Scontro politico sulla rottamazione delle cartelle 2020-2023. L'opposizione avverte: "L'ente rischia danni economici e una pioggia di contenziosi".

Una “condotta incomprensibile e contraddittoria” che sta mettendo in ginocchio centinaia di contribuenti algheresi. Il gruppo consiliare di Forza Italia alza la voce contro la gestione della riscossione dei tributi locali, puntando il dito sul corto circuito tra gli annunci politici del Comune e l’operato tecnico della Secal.

Secondo i consiglieri azzurri, mentre l’Amministrazione comunale ha manifestato a più riprese la volontà di aderire alla Rottamazione quinquies prevista dal Governo, la società di riscossione Secal starebbe procedendo in direzione ostinata e contraria. Nel solo mese di gennaio, infatti, sono state notificate numerose cartelle di pagamento, ingiunzioni e, soprattutto, fermi amministrativi sui veicoli per tributi riferiti agli anni 2020-2023.

“Si tratta proprio delle pendenze che rientrerebbero nella definizione agevolata” spiegano i rappresentanti di Forza Italia. “Mentre l’Agenzia delle Entrate e le altre società di riscossione hanno sospeso le notifiche in attesa della norma nazionale, ad Alghero si procede come se nulla fosse, costringendo i cittadini a pagare immediatamente sanzioni e interessi che dovrebbero essere invece stralciati”.

Per l’opposizione non si tratta di un semplice errore tecnico, ma di una precisa responsabilità politica. Sotto accusa finiscono il Sindaco e l’Assessore competente: “Non è accettabile che l’Amministrazione si limiti ai proclami senza assumere atti conseguenti. Invocare presunte mancate comunicazioni con la Secal non giustifica il danno economico irreversibile che si sta arrecando a famiglie e imprese”.
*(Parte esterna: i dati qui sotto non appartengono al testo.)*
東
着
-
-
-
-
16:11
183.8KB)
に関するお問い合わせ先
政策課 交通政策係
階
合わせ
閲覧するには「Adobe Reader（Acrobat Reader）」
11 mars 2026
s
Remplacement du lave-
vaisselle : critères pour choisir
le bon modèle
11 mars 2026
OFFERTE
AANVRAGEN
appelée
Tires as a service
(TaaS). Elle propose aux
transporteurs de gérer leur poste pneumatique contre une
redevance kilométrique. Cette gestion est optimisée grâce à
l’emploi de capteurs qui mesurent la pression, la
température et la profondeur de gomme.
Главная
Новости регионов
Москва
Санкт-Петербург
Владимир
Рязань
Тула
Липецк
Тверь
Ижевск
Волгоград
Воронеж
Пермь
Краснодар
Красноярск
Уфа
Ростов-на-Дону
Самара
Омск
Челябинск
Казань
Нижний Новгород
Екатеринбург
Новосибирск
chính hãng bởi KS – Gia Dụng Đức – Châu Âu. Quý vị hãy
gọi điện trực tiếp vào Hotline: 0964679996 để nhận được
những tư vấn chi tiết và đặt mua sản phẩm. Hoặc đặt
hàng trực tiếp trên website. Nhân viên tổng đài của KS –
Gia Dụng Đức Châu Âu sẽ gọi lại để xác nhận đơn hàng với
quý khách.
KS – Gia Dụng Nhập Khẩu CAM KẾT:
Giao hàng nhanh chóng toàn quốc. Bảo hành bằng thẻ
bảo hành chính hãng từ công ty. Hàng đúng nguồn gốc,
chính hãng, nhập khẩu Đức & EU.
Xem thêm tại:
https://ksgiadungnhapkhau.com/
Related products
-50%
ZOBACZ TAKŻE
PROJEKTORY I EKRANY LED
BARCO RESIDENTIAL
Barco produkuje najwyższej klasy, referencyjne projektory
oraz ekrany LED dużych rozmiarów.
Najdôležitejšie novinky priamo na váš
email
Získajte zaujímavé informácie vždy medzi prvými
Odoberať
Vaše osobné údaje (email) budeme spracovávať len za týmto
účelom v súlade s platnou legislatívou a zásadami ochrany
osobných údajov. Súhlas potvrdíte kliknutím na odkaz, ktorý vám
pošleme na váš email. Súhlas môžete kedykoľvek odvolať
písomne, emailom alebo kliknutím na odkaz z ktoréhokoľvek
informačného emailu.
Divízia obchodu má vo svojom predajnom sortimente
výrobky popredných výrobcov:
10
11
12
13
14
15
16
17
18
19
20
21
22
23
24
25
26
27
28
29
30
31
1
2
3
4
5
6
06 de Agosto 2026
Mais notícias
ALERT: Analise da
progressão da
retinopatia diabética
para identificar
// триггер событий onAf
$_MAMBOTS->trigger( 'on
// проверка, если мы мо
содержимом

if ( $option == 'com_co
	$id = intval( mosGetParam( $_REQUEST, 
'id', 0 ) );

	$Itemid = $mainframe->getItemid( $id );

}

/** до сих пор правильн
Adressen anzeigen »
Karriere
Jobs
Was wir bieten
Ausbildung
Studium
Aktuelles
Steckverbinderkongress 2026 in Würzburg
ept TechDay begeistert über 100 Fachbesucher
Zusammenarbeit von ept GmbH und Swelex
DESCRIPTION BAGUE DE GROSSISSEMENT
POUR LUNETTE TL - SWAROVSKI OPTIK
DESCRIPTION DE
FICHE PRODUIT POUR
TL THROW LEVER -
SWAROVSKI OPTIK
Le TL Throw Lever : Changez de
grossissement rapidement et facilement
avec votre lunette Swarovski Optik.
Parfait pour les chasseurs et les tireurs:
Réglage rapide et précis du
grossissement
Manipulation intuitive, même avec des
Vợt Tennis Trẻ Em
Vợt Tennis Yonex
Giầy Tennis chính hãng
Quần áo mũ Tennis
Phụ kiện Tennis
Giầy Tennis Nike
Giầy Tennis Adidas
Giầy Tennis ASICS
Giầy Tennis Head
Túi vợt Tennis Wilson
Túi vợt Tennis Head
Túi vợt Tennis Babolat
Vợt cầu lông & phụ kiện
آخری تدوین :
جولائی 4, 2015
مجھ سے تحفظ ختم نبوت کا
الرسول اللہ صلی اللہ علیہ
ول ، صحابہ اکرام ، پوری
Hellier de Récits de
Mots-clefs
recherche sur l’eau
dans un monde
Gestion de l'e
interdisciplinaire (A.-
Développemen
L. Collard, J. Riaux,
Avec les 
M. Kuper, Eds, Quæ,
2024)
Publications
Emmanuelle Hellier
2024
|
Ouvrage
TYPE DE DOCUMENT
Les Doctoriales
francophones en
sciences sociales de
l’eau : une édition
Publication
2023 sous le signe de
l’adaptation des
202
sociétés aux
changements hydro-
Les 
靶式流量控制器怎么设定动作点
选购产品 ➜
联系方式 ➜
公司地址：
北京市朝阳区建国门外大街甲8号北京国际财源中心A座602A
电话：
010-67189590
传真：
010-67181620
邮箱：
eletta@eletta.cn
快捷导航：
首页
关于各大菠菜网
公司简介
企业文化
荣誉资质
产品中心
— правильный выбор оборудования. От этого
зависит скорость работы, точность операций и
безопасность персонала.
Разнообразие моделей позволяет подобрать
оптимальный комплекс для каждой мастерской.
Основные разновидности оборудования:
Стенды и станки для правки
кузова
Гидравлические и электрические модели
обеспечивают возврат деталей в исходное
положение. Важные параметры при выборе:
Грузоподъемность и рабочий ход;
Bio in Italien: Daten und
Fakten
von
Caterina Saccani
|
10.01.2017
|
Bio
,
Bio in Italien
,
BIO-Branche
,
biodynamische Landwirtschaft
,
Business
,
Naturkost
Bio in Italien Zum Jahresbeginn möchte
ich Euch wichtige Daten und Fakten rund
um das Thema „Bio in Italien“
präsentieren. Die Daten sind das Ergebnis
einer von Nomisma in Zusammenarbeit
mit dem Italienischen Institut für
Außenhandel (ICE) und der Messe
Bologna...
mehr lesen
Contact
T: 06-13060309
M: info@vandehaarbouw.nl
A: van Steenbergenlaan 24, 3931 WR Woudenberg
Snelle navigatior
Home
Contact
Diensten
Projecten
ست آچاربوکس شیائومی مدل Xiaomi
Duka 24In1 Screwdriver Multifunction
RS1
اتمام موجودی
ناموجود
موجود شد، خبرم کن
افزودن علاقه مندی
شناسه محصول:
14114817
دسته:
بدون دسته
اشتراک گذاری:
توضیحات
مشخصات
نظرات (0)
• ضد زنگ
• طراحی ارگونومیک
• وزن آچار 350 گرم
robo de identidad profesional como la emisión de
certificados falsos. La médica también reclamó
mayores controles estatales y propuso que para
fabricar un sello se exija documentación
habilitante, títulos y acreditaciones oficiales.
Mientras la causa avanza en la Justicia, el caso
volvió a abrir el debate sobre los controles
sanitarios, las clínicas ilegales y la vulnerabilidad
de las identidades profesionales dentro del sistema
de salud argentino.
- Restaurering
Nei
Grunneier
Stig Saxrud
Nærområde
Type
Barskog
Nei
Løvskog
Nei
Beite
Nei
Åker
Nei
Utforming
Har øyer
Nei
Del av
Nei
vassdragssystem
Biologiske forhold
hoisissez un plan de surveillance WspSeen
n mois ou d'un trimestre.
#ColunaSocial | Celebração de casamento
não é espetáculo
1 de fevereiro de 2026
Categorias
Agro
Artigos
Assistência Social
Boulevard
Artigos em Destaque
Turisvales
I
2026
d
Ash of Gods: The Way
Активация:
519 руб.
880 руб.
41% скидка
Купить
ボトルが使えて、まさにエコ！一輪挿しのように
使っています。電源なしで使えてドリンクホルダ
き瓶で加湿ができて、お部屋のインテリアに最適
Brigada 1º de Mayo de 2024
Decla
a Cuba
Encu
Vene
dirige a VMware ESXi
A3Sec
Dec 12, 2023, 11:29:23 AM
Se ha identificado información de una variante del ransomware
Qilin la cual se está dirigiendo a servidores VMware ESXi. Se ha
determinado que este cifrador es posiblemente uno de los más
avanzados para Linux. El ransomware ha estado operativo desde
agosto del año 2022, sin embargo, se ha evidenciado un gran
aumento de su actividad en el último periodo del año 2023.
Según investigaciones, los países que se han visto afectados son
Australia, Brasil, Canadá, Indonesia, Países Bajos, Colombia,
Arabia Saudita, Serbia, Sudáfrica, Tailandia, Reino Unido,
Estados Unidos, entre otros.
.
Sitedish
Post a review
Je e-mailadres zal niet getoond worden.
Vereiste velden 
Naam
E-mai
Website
Il gruppo di Forza Italia rivendica inoltre la propria coerenza sul tema, ricordando come nella precedente consiliatura l’assessorato in quota azzurra si fosse attivato prontamente per rendere esecutiva la rottamazione allora vigente. Il documento, firmato dai consiglieri Tedde, Caria, Peru, Bardino e Ansini, si conclude con un ultimatum: la richiesta di una sospensione immediata di tutte le azioni esecutive sugli atti “rottamabili”. “Alghero non può permettersi un’Amministrazione che annuncia sollievo fiscale con una mano e consente una riscossione aggressiva con l’altra. Serve coerenza, trasparenza e, soprattutto, rispetto per i contribuenti” conclude la nota dei forzisti.